- _WORK ITEM_
For this exercise, copy each line of the records that contains the word "identity".

- _EXTRACTED RECORDS_
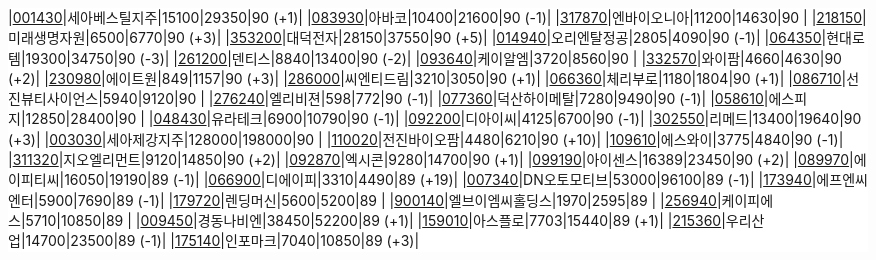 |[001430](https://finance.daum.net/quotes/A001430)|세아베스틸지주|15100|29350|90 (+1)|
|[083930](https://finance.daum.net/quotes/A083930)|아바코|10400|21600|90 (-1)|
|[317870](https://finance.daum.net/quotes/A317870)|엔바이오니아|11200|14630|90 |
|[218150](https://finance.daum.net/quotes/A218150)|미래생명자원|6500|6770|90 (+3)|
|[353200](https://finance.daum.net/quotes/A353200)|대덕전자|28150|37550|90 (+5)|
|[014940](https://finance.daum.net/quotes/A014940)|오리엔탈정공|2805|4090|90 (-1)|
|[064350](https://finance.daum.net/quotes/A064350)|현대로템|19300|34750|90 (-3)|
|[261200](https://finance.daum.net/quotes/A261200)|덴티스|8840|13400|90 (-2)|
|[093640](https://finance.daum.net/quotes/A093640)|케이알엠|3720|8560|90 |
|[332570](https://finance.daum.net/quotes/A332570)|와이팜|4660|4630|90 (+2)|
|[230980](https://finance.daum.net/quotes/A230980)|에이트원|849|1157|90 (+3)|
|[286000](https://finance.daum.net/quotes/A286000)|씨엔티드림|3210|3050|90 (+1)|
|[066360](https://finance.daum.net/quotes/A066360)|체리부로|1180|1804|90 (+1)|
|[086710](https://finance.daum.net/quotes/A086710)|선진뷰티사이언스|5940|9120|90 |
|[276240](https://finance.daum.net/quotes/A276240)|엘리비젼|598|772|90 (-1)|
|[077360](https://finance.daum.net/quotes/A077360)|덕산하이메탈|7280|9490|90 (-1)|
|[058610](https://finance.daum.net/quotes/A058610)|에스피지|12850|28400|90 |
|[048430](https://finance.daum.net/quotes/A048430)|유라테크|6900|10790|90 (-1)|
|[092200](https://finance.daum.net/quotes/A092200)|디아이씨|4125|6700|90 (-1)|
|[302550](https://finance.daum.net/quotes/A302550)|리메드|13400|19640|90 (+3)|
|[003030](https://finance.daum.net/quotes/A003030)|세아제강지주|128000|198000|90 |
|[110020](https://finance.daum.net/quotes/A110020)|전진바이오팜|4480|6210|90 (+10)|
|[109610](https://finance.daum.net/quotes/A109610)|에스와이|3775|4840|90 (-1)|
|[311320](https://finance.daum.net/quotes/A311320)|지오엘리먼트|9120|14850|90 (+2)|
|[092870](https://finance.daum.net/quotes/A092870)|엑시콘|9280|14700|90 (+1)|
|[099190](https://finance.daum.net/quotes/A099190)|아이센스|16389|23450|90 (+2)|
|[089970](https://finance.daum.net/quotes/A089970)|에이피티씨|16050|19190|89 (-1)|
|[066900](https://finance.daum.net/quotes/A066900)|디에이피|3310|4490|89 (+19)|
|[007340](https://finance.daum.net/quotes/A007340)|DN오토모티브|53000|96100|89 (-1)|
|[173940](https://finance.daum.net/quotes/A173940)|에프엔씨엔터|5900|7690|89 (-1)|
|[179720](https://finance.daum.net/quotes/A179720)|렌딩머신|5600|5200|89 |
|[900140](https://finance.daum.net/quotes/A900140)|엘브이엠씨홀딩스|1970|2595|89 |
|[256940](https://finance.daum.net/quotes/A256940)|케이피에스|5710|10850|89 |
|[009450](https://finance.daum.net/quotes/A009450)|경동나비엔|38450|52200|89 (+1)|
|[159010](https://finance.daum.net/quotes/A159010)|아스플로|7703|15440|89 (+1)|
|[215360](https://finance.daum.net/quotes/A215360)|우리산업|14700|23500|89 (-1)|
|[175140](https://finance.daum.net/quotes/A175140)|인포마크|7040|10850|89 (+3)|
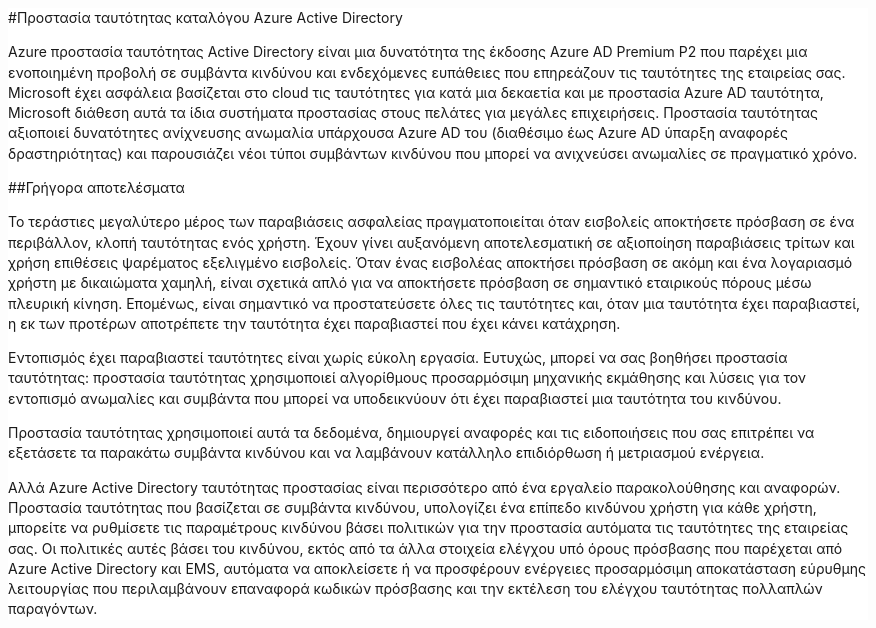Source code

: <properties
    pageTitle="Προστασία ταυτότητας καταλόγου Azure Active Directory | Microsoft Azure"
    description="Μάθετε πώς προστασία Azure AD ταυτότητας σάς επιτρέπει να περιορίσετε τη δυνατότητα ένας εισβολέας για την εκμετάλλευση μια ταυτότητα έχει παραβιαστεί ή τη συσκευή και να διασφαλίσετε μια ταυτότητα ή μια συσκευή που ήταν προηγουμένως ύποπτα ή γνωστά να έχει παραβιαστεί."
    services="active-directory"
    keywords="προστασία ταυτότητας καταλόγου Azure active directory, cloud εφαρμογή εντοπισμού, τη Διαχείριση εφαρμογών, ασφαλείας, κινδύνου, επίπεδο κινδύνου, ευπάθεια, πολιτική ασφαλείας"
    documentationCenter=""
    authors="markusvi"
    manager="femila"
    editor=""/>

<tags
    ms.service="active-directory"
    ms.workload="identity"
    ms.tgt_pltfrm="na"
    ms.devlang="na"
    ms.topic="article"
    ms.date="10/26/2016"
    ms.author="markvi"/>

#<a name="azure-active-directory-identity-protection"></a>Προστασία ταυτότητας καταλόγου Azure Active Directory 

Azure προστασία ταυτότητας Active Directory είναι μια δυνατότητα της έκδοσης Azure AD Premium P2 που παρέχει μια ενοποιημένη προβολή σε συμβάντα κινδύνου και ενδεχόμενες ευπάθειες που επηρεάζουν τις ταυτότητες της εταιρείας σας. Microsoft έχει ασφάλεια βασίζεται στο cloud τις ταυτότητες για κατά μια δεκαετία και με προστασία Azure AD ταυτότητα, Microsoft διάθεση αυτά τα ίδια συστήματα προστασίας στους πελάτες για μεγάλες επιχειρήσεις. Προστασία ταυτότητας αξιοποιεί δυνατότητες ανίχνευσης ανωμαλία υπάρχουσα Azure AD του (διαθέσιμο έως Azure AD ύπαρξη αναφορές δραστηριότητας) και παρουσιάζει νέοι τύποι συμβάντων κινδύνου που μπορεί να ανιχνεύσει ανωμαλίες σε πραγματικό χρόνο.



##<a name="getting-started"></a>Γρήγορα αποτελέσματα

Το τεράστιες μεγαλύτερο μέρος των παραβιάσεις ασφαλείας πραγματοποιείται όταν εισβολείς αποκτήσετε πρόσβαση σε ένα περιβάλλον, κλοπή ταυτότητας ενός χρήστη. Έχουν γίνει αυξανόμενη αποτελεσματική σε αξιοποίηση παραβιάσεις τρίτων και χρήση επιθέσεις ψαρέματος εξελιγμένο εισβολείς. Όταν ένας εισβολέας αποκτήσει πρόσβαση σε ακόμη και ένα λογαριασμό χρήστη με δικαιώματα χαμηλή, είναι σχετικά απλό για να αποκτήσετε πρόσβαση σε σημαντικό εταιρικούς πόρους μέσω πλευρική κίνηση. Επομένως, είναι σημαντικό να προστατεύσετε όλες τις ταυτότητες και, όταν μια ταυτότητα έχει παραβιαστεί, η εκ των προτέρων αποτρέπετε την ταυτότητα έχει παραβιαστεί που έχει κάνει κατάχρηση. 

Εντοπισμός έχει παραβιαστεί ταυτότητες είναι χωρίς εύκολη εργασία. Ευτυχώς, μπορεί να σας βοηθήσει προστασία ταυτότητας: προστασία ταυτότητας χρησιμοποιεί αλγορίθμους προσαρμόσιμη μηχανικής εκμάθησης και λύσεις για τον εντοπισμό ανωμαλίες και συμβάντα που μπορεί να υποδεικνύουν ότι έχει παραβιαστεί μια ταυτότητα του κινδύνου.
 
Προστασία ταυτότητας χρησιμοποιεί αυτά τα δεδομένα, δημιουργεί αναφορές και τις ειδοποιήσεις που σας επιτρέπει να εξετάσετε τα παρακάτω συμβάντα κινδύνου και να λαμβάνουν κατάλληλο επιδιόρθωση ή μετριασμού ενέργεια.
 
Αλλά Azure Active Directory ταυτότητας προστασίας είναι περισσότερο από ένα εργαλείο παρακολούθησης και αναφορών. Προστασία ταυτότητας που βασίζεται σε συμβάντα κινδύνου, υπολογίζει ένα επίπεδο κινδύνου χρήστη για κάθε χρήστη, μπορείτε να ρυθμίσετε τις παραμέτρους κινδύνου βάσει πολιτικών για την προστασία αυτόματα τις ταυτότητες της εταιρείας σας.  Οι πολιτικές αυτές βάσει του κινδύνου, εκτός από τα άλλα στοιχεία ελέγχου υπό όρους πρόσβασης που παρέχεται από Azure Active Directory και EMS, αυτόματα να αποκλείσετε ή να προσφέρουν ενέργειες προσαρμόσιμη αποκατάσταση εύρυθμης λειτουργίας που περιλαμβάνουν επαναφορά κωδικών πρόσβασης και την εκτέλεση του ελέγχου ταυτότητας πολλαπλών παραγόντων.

- _RESPONSE TO THE TASK_
    ms.workload="identity"
#<a name="azure-active-directory-identity-protection"></a>Προστασία ταυτότητας καταλόγου Azure Active Directory 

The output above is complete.